Will my fixed environment be better?

Alright.

Not even a token population of 100 or 200?

I was under the impression that Tyrannosaurus, being a reptile, would have to eat less often then a mammal of similar size. And what about if Tyrannosaurus was a scavenger as often suggested? Would that make him fit the “Bear” niche? (NOTE: I personally do not believe he WAS mostly a scavenger, but I would rather not turn this thread into a flame war over this.)

And what about replacing Lions and Tigers with Cheetahs and Pumas? As in, T. rex vs. Allosaurus?

Assuming this won’t work: How big does the island need to be for a breeding population of T. rex?

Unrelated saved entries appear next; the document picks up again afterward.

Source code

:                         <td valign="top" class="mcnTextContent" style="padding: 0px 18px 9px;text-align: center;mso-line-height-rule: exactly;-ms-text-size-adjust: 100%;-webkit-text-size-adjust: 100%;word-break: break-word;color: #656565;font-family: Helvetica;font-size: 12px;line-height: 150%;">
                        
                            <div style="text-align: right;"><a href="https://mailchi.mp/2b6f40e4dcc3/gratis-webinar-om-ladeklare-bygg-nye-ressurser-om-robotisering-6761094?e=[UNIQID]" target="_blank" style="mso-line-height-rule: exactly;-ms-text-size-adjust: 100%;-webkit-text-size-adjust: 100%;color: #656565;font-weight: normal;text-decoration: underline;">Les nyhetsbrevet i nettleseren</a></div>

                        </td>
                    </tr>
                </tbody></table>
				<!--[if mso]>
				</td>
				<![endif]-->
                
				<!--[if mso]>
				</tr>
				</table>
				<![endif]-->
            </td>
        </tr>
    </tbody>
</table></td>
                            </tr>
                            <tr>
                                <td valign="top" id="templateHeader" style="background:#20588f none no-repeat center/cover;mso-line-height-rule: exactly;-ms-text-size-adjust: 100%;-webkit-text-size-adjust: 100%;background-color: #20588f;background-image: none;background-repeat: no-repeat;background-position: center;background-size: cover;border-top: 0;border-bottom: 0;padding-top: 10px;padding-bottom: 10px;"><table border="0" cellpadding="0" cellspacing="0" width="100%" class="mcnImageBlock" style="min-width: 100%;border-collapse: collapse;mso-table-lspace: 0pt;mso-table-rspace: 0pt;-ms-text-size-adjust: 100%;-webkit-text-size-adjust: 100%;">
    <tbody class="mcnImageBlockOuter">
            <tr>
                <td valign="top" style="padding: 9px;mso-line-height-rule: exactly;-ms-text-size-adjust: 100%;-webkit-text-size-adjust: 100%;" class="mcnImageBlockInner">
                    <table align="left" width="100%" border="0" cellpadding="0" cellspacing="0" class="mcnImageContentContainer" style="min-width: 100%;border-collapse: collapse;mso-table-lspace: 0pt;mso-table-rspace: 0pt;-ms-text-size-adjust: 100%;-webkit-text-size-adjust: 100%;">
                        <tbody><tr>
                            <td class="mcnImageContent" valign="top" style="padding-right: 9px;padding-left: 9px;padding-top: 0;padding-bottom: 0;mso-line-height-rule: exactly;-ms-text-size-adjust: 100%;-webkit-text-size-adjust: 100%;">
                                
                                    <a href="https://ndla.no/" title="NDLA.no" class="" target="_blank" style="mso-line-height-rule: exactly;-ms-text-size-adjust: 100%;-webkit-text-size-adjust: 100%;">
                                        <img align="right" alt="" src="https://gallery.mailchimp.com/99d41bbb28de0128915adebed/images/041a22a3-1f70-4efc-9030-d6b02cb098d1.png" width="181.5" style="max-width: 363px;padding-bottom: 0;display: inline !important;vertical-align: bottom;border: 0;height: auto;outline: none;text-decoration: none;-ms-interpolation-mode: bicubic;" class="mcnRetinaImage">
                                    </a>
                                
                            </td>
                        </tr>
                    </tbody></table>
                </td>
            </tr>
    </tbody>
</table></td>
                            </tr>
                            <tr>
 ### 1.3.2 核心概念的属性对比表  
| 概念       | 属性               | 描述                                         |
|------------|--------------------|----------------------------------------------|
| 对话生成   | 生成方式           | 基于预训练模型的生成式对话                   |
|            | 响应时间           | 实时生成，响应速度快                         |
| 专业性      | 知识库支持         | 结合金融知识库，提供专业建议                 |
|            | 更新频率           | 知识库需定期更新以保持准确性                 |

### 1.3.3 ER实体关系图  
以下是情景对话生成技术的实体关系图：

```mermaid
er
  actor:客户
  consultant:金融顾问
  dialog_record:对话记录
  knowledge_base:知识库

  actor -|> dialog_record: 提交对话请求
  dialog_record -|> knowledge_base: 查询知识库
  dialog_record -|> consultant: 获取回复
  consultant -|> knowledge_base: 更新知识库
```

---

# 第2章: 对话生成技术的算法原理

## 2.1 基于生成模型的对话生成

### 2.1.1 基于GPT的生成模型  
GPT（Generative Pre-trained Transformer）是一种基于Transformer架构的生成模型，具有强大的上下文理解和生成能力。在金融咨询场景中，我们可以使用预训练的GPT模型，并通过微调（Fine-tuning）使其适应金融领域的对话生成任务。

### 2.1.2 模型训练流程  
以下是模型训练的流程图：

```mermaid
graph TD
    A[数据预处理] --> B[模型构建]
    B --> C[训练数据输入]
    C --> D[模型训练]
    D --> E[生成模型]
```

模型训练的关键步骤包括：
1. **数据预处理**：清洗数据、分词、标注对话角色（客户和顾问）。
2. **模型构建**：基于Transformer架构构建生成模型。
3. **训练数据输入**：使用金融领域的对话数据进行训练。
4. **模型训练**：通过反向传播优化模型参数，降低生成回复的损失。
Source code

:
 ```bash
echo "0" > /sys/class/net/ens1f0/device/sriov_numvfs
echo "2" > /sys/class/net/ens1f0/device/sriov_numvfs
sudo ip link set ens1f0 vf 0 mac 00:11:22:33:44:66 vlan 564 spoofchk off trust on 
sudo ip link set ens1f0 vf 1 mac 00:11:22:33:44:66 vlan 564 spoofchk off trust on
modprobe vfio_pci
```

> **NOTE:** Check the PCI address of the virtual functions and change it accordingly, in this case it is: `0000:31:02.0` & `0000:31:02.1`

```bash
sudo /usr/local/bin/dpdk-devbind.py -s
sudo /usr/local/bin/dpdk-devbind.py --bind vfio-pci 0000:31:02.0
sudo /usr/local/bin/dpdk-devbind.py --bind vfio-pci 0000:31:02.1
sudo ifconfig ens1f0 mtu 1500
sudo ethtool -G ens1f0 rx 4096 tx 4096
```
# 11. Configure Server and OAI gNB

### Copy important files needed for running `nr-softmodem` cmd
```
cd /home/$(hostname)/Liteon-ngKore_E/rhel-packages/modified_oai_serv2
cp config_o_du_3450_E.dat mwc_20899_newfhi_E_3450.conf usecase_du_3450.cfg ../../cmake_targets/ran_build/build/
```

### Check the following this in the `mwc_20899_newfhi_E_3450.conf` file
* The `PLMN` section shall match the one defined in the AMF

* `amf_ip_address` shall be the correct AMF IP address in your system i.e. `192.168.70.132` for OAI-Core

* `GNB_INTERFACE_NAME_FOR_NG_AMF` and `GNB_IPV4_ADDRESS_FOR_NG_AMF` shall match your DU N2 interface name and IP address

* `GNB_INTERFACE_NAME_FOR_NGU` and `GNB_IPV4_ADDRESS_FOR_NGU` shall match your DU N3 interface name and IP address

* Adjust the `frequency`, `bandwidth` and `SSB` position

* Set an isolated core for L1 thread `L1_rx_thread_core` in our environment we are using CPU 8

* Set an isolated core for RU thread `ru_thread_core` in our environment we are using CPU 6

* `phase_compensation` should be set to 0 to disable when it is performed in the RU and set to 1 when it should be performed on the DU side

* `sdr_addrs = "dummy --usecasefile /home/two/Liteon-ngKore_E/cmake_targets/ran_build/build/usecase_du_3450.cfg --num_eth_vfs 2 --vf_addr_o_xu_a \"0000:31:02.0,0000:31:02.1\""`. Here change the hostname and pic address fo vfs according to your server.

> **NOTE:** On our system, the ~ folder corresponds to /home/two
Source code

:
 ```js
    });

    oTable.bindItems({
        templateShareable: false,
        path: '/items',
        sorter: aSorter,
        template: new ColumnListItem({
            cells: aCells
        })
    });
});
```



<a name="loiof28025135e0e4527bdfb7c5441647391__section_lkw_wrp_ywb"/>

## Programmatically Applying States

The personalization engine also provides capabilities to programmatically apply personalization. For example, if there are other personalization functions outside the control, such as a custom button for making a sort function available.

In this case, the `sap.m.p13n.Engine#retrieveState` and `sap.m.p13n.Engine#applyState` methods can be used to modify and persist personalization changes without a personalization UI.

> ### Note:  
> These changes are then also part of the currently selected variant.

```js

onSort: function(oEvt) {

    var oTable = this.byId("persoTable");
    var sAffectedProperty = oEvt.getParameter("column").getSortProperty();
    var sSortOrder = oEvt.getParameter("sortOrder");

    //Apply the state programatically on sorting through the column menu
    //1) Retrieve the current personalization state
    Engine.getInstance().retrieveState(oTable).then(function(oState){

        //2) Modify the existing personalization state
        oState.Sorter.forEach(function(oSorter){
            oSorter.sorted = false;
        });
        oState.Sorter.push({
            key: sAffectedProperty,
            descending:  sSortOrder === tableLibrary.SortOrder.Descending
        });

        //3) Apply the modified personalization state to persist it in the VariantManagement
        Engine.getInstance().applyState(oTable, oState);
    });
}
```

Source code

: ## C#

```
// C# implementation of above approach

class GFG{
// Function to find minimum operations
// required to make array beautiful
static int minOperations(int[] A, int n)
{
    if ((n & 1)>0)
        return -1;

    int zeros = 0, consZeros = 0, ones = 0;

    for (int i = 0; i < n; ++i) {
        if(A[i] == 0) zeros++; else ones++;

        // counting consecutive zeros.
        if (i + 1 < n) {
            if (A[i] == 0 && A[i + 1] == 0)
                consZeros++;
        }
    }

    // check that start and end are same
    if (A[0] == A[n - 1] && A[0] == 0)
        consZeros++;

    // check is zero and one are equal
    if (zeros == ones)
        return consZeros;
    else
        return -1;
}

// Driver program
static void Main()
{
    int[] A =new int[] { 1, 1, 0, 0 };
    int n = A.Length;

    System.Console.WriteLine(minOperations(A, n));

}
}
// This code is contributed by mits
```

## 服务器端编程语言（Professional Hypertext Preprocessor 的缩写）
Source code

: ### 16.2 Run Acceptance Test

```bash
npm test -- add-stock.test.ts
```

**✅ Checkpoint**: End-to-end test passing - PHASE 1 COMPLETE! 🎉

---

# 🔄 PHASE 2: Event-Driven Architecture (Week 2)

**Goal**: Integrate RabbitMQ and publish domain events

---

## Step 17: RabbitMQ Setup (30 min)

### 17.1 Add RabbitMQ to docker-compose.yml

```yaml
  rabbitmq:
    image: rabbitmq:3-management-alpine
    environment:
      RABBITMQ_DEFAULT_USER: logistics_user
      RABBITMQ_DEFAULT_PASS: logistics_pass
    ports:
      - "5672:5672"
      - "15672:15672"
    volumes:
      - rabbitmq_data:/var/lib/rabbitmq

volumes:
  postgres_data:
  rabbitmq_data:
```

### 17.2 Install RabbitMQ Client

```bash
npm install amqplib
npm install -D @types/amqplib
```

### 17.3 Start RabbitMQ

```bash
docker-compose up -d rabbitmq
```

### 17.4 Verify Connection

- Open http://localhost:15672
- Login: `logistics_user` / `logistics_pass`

Good point. Could they have hunted large fish by the shore? I somehow doubt it, but…

Alright. Works for me.

What if they migrate because they need a unique food resource? Like, say, pandas eating only bamboo. What if these guys only eat 1 type of plant, that is found in medium quantities on these islands, so they go through, eat it, and destroy everything else?

We really don’t know exactly where T-Rex fit in the “food pyramid”.

Nor are we sure how many are need to sustain a species. Some breeding programs seem to have been successful with fairly small numbers. 100 used to be a widely used “guesstimate”. But the Whooping Crane (still “Endangered”)seems to have rebounded from a start of only 21, and CA Condors (still “Critically Endangered”) from 22.

Birds are closely related to Dinos (or are Dinos, depending how you look at it), and thus those figures may be enough. At least they aren’t flat out bad science.

They rebounded, yes… but for all we know, they could be living on borrowed time before they become too inbred and suddenly crash.

Which is why I used the term "seems"and even italicized it. Honestly we don’t know,it likely differs for each species and what sort of breeding stock you started with.

If tyrannosaurs were endotherms (loosely, “warm blooded”), as other theropods are believed to have been by many paleontologists (and as their close relatives, modern birds are today), they would have similar energy requirements to a mammal or bird of equivalent size.

IMHO it’s rather unlikely that tyrannosaurs were scavengers. There are few if any non-flying animals that are purely scavengers today; flight may be necessary to cover enough ground to find enough carcasses.

Regarding population sizes of large animals, an isolated population of Steller’s Sea Cow survived in the Commander Islands off Siberia for (probably) thousands of years after the rest of the species had gone extinct. The largest island in the archipelago is 95 km long. The sea cow was roughly the size of an African elephant (8-10 tons). Its population was estimated at 1,500 at the time of its discovery. Offhand, I don’t know how the productivity of the seaweeds on which it fed would have compared with terrestrial environments.